Work task ::
Can you count the lines in the items below that contain the word "many"? Reply with the number alone.

Input below:

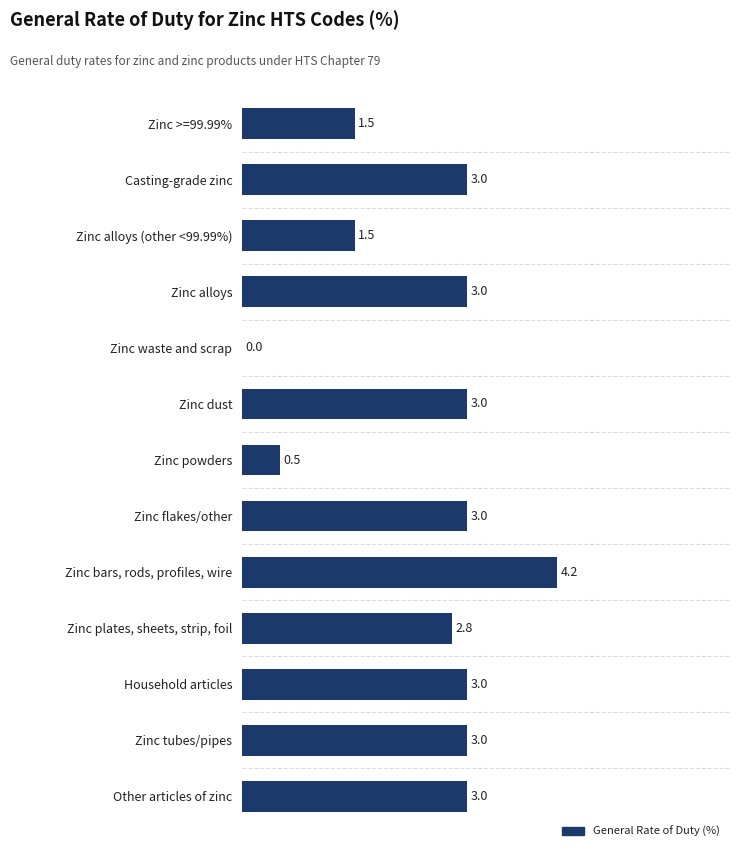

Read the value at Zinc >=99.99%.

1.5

End of Input.
Input below:

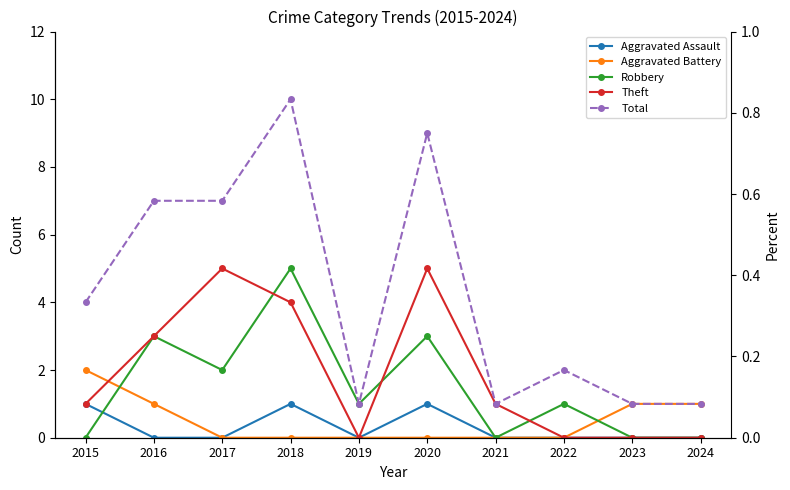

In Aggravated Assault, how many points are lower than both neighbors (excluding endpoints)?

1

End of Input.
Input below:

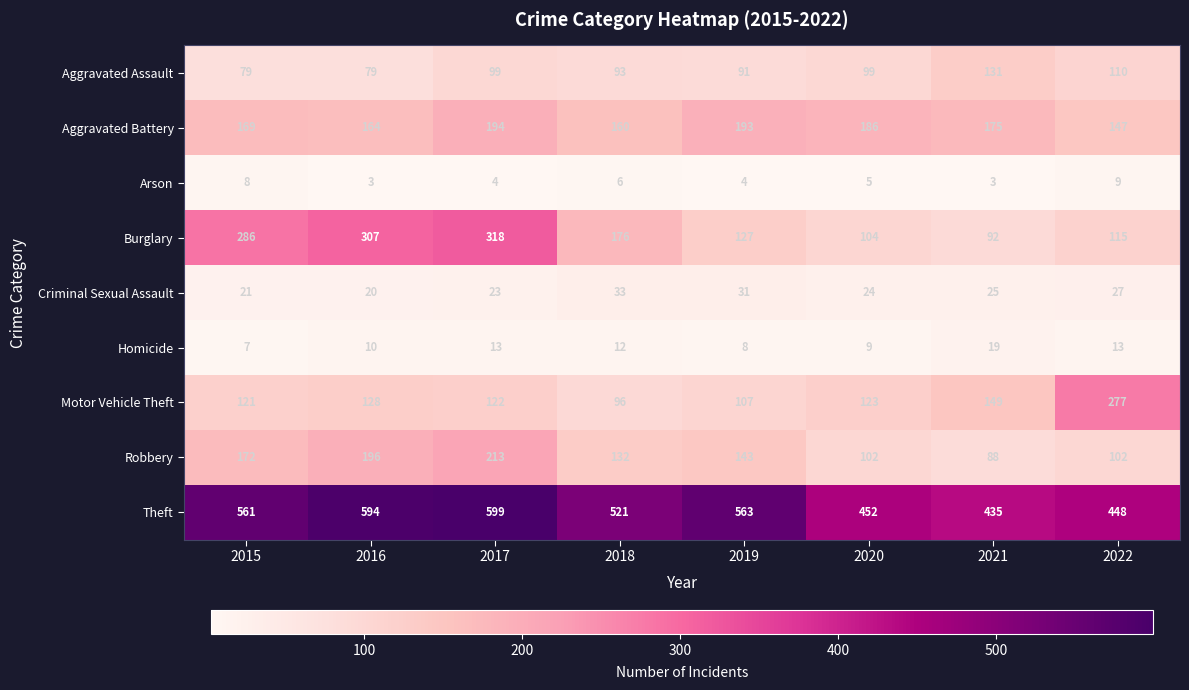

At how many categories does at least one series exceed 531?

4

End of Input.

Exercise result ::
2